One of the most essential theories of economics is demand and supply. It is, probably, the mainstay of a market economy. The word ‘Demand’ indicates the amount or expanse of a product or service, which is desired by the people in a community. The demanded quantity of a productor service is the amount of the same which the buyers are willing to purchase at a certain price.The correlationor connection that exists between the price and amountdemanded is termed as the ‘demand relationship’.
The Law of Demand states that, if all factors remain constant, the higher the price of a product, the lesser will be the demand of that product among the people. In simple terms, where the price of any commodity goes up, its demand naturally goes down. The quantity of any product that is purchased at high price is less. This is because, with the increase in price, the opportunity cost of buying that product also increases. Naturally, people will tend to avoid spending money on such high-price products as that would compel them to sacrifice the consumption of some other product which maybe more valuable to them.
The demand for any product or service in the market is determined on the basis of a number of factors. Any producer or manufacturer or any other organization bringing any product or service in the market must thoroughly apprehend the connection between the demand and it’s every determinant in order to analyse and understand the market demand of such product or service.
There are a number of aspects based on which the market demand is determined. The most significant of them is the Price of the product or service. As mentioned earlier, the price of a product affects its demand hugely. The price of a product and the quantity demanded is inversely related to each other, and with an increase in price, the demand decreases.
Apart from the price factor, the following features, inter alia, have been recognised to be important market determinants for demand of a product or service:
- Income of the consumer – Another rather significant determinant for the demand of any product is the Consumer’s earning capabilities and their income. With a rise in the income, the purchasing power of a consumer rises, and thus his ability to purchase goods increases.
- Consumer’s taste and preference – This factor plays a vital role in influencing individual and market demand. Tastes and preferences are affected by various factors like lifestyle, customs, habits, change in fashions, standard of living, etc.,
- Price of related products – With an increase or decrease in price of related goods, the demand for any product is influenced.

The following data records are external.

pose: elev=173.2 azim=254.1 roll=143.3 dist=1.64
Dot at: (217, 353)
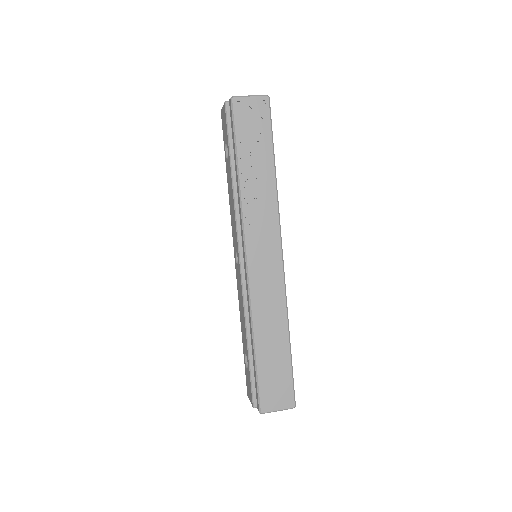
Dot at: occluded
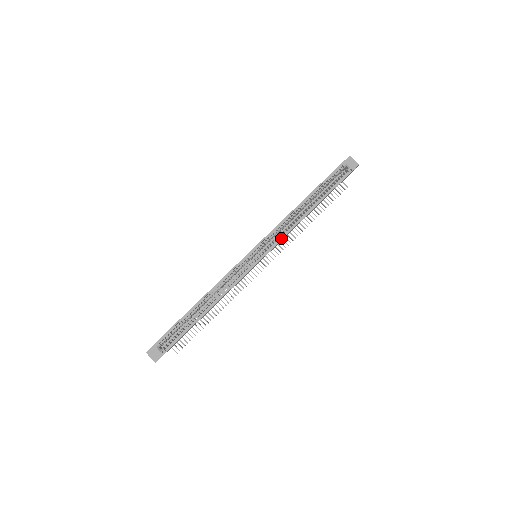
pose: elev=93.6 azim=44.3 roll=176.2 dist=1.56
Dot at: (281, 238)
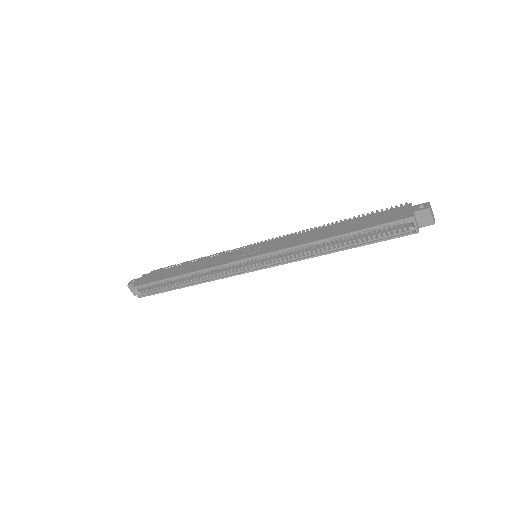
Dot at: (285, 262)
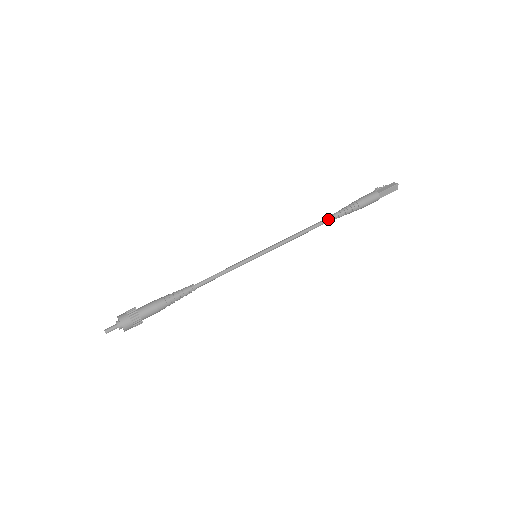
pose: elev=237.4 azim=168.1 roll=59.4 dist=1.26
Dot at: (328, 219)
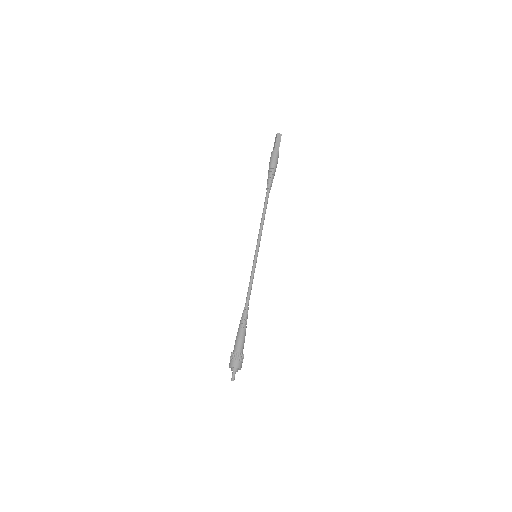
Dot at: (267, 194)
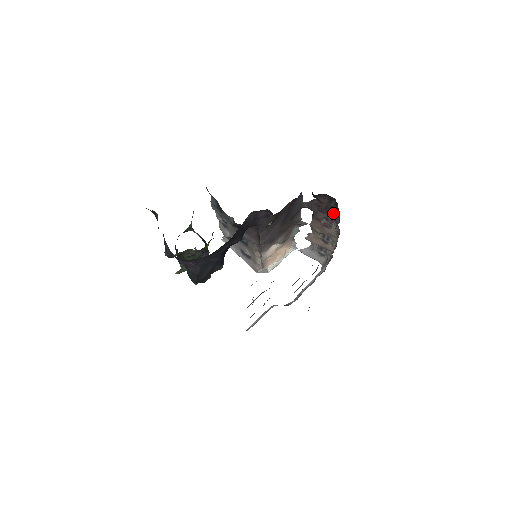
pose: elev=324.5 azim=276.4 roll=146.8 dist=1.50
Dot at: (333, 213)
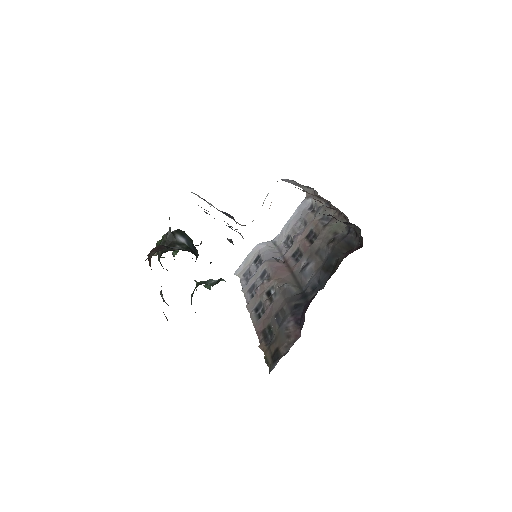
Dot at: (349, 225)
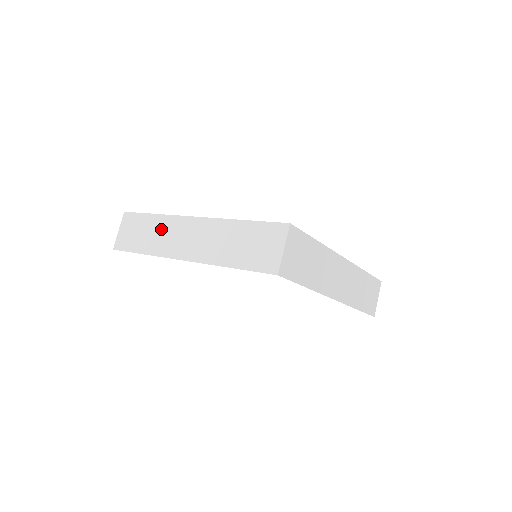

- Population Growth – This acts as a significant factor in determining the demand of any product/service. With an increase in number of consumers, there is rise in consumption capacity, and hence an increased demand.
- Government Policies – This factor also greatly guides the demand of goods in the market. As an illustration, if any product has high tax imposed on it, its price would naturally escalate, thereby decreasing its demand.
Demand for any product oscillates because; the amount of the product that people buy largely depends on so many different things. Demand not only implies the need to have a product or service, but also the preparedness and capacity to purchase it at the price charged.